Les miliciens faisaient des grimaces aux soldats. Cela faisait partie de leurs tactiques d'intimidation. Mais si les mouettes locales se sentaient vraiment mal à l'aise dans cette situation, trop habitué à ne pas se confronter aux clowns, les hommes de Sozen restaient de marbre. Mais ce dernier pouvait quand même sentir leur frustration. La situation ne pourrait pas durer éternellement. Ils avaient attiré l'attention sur eux en mettant en place un tel dispositif de sécurité autour de la victime. Maintenant, ç'allait être une bataille de juridiction. Un grand homme se détacha de ses camarades de l'autre côté de la rue. Il portait une peau de bête sur ses épaules et un espèce de kilt en guise de bas. Une longue hache luisait à la lumière du soleil entre ses mains. Il la jeta en arrière, posant la hampe à la base de son cou, la lame dépassant derrière sa tête. Il portait de nombreuses cicatrices sur le visage. Un air patibulaire, que ponctuait des yeux noirs de jais et une bouche serrée.

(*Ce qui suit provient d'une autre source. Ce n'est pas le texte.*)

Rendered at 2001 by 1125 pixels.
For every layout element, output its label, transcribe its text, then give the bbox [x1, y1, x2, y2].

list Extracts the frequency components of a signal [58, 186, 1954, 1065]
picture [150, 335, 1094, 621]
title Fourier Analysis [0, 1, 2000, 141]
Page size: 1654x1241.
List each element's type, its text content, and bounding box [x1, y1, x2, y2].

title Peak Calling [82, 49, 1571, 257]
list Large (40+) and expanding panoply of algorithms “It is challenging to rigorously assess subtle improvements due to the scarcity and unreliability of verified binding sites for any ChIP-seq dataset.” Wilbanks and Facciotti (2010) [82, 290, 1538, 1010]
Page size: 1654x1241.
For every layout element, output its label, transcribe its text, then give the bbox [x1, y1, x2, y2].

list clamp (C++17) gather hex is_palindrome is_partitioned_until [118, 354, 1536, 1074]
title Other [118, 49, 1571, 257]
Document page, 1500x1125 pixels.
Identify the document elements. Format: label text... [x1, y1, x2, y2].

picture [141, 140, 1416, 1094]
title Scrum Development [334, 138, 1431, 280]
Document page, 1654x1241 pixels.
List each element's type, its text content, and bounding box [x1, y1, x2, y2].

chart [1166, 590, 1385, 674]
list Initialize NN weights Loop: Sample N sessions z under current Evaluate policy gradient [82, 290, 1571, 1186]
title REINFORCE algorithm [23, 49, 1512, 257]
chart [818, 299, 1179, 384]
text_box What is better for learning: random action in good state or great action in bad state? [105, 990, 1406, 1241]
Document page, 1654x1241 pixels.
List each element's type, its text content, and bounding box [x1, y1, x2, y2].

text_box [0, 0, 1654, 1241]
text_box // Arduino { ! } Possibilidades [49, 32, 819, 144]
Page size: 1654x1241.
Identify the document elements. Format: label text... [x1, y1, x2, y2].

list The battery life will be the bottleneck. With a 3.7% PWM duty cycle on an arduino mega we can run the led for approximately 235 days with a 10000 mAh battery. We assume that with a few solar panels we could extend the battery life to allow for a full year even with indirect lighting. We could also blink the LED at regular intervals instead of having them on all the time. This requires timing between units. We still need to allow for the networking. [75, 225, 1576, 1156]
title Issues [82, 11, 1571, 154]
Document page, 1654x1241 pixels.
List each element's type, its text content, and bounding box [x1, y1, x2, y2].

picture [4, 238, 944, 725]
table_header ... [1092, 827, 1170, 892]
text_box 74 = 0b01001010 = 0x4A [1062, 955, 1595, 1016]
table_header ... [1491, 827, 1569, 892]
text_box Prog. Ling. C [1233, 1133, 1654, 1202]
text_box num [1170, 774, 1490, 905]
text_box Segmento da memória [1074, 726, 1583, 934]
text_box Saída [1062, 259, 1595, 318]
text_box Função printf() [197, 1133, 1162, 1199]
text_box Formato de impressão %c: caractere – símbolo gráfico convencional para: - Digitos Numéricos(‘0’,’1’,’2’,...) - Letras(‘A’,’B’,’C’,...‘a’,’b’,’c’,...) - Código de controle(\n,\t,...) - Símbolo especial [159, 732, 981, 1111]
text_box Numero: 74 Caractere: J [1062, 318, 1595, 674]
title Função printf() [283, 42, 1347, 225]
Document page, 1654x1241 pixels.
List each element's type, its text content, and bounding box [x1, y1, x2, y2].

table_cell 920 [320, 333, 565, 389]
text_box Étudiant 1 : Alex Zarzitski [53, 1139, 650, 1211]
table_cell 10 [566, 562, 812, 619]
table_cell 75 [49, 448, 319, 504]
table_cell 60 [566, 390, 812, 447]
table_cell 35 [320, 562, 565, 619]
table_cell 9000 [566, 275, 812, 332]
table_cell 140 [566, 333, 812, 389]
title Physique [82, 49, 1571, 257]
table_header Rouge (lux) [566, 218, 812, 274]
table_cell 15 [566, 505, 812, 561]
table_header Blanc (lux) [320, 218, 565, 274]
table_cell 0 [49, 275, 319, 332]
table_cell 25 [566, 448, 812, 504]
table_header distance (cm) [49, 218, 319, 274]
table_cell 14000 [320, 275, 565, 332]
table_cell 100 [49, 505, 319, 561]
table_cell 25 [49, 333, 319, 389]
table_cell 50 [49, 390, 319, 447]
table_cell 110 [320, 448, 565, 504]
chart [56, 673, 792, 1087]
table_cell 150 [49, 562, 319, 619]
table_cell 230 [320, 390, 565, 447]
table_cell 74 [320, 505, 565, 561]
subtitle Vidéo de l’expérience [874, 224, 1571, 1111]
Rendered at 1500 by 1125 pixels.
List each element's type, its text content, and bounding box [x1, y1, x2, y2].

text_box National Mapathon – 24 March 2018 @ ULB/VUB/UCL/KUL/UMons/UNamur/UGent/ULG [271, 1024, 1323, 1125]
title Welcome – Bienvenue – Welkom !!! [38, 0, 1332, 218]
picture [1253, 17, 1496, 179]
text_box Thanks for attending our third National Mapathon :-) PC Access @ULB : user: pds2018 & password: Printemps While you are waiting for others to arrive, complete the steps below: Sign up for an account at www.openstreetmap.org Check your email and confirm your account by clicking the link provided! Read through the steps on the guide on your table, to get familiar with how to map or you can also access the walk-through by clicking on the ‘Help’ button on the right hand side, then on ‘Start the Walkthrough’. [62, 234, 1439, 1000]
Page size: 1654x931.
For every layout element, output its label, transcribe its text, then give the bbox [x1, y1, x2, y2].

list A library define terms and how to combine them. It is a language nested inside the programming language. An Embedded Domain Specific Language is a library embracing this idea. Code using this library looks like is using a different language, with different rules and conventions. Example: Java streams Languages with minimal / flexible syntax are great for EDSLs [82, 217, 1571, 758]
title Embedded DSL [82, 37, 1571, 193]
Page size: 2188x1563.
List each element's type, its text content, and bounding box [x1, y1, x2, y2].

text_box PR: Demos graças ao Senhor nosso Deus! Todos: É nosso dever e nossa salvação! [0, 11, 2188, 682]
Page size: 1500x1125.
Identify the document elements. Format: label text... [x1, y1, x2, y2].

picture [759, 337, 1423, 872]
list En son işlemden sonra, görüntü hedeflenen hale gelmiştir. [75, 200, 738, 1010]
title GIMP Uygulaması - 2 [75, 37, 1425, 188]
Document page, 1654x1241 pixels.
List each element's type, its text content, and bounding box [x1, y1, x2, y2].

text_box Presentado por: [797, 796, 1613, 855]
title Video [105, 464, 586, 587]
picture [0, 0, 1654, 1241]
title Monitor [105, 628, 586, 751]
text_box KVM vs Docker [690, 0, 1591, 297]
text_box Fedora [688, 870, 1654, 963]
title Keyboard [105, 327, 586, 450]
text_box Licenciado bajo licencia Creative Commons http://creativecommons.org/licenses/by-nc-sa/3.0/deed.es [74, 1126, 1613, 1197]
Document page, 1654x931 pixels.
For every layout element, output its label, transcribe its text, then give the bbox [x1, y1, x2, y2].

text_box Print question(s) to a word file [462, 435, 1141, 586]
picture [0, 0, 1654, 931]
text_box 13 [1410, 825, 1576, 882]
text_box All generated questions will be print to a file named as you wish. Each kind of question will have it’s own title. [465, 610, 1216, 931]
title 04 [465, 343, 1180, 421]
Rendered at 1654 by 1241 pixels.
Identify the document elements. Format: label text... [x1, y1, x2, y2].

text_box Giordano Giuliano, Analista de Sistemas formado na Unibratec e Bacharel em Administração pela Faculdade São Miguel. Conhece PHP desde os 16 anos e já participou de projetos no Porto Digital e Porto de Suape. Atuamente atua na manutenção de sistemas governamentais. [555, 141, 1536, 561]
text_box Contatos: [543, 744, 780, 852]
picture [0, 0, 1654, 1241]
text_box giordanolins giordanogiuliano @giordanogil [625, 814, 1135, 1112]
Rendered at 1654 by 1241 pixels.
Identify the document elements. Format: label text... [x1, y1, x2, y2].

"Bon, z'allez m'écouter les mouettes. Ici, c'est chez nous! Et j'veux pas voir vos sales tronches sur mon paillasson!"

Quelques ricanements éclatèrent, semblables à des rires de hyène. Le gorille ne put s'empêcher de sourire avec fierté alors qu'il commençait à faire balancer son arme autour de lui. Tenko put remarquer que certains de ses hommes commençaient à se crisper. La situation pouvait glisser à tout moment et foutre un bordel monstrueux. Mais il comptait bien jouer là-dessus. Comme lors de sa dernière altercation avec les paramilitaires, il savait que personne n'oserait mettre le feu aux poudres sans raisons valables.

"C'est gentil de nous le faire savoir."

Le commodore dépassa la ligne que formait ses hommes à son tour, se plaçant à une paire de mètres du colosse. Ce dernier le dévisagea, l'observant sous toutes ses coutures. Les galons de Tenko brillaient eux aussi au soleil. Le milicien sembla reconnaître le grade, ou du moins la position hiérarchique du soldat qui se tenait en face de lui. S'il avait montré les dents en grognant, le jeune homme n'aurait pas été surpris. Il se contenta d'éclater de rire. Un rire puissant et caverneux qui dura une bonne dizaine de secondes, presque surjoué sur la fin.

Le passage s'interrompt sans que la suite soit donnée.